Your goal — In the records below, replace "sum" with "total" wherever it appears, changing nothing else, and give back every line except the pictures.

[Records from a dataset]

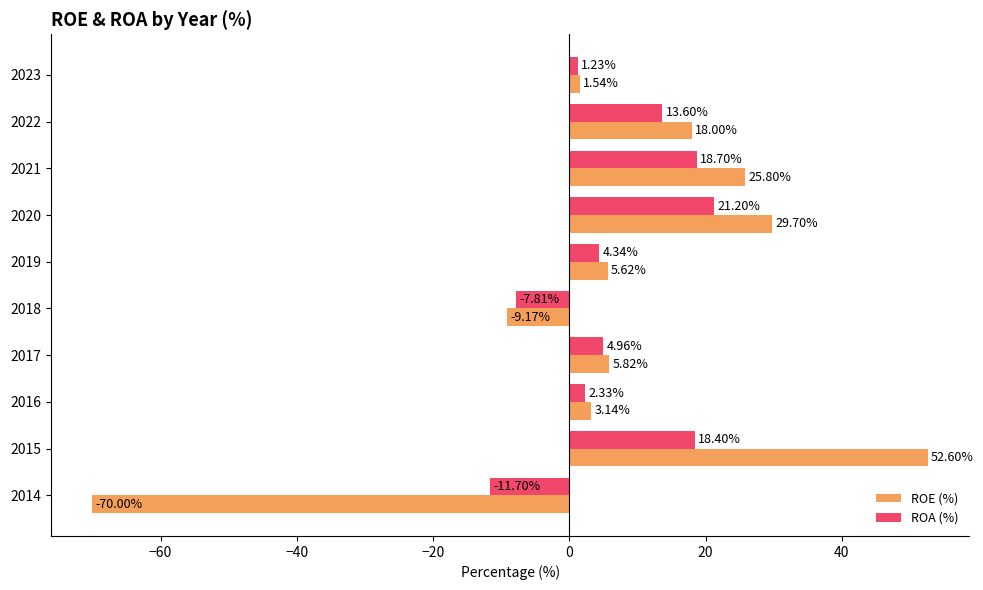

What is the sum of all ROE (%) values?

63.1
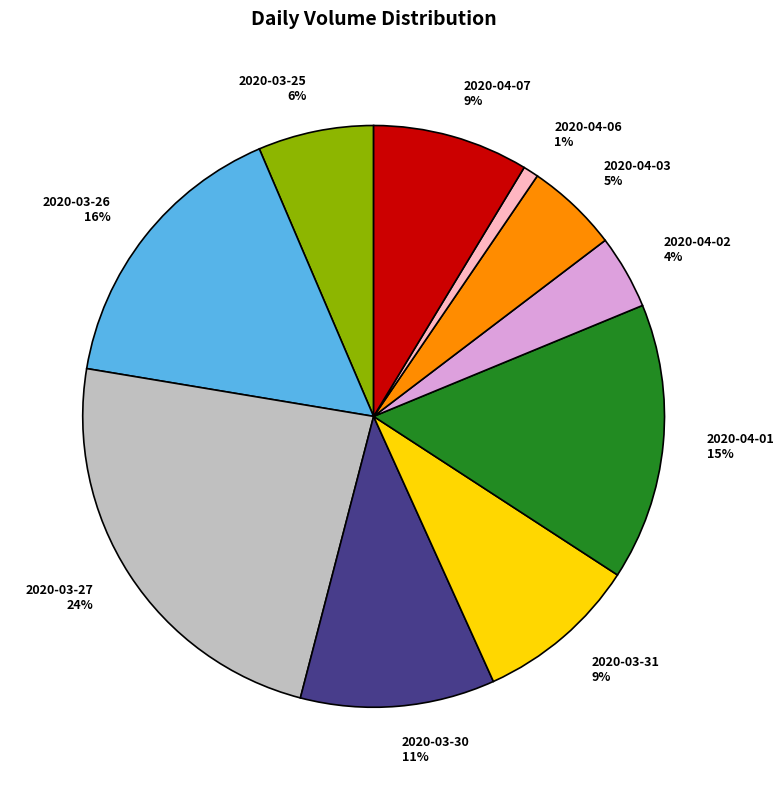

What is the largest slice in the pie chart?

2020-03-27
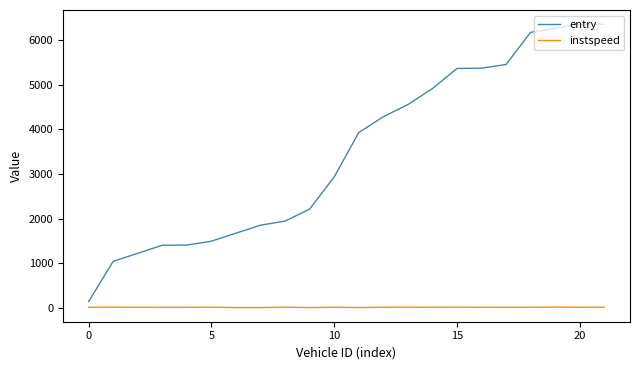

True or false: instspeed has more than 2 points higher than both neighbors.

True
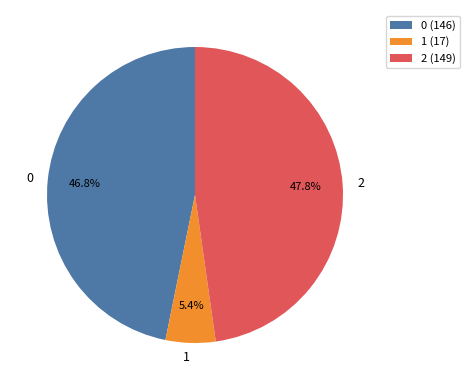

Is the sum of 1 and 2 greater than half?

Yes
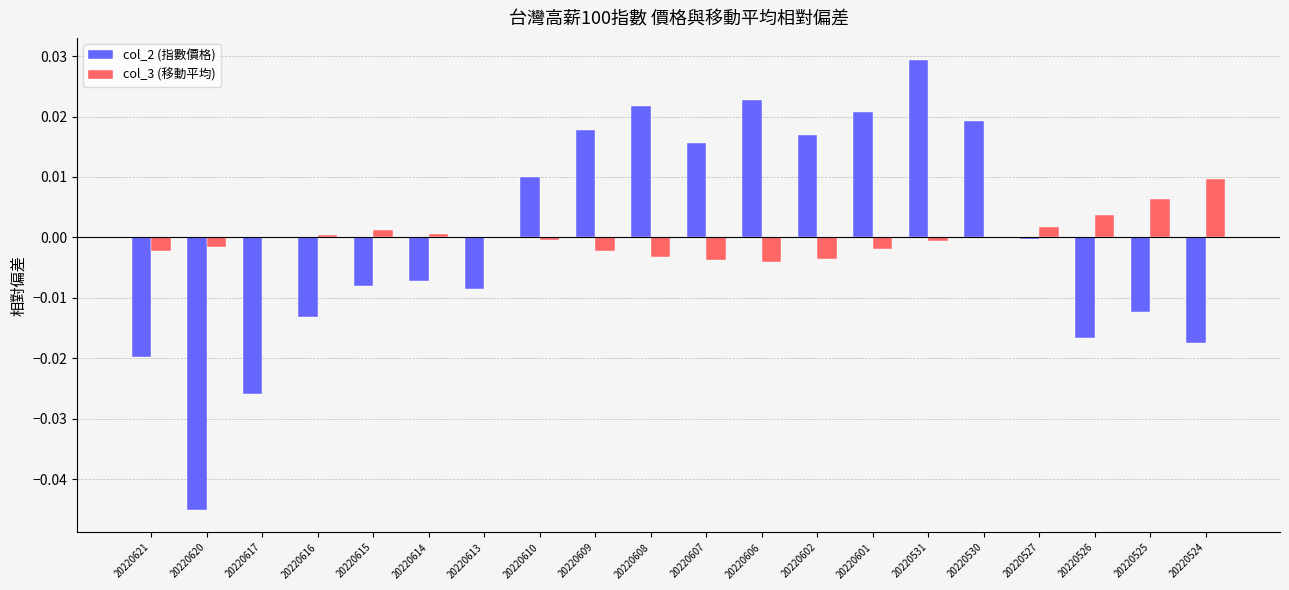

Is the value of col_3 (移動平均) at 20220608 greater than the value of col_2 (指數價格) at 20220531?

No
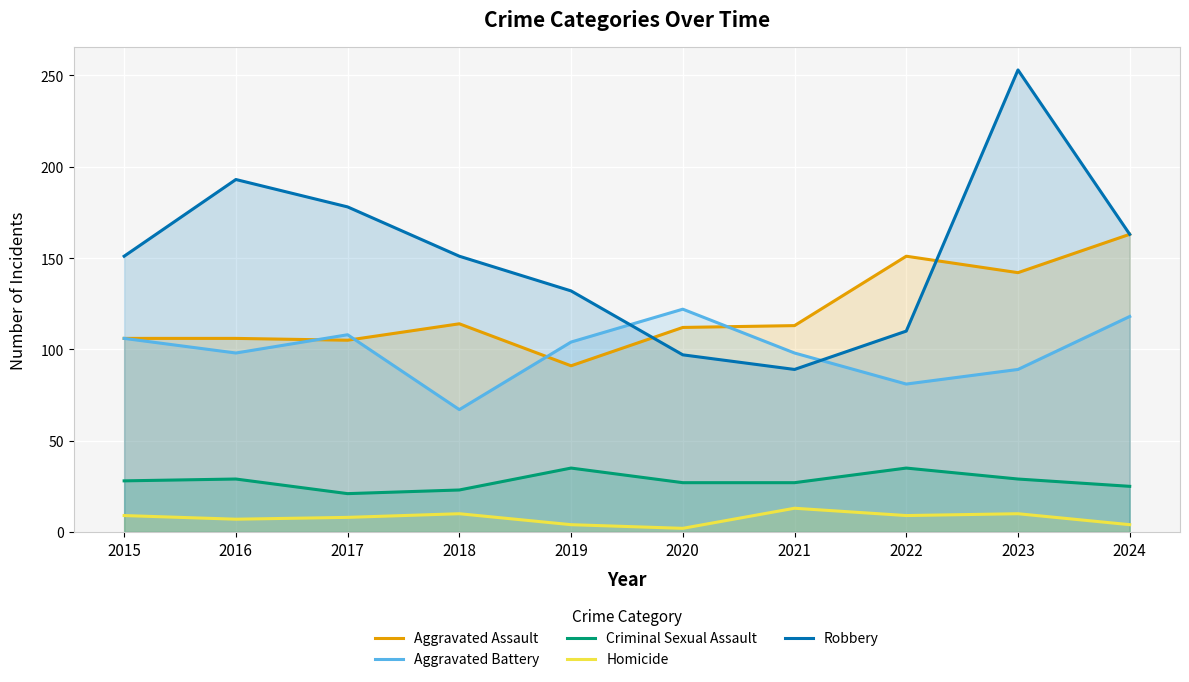

What are all the series names shown in the legend?

Aggravated Assault, Aggravated Battery, Criminal Sexual Assault, Homicide, Robbery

Expected answer —
What is the total of all ROE (%) values?

63.1

What is the largest slice in the pie chart?

2020-03-27

True or false: instspeed has more than 2 points higher than both neighbors.

True

Is the total of 1 and 2 greater than half?

Yes

Is the value of col_3 (移動平均) at 20220608 greater than the value of col_2 (指數價格) at 20220531?

No

What are all the series names shown in the legend?

Aggravated Assault, Aggravated Battery, Criminal Sexual Assault, Homicide, Robbery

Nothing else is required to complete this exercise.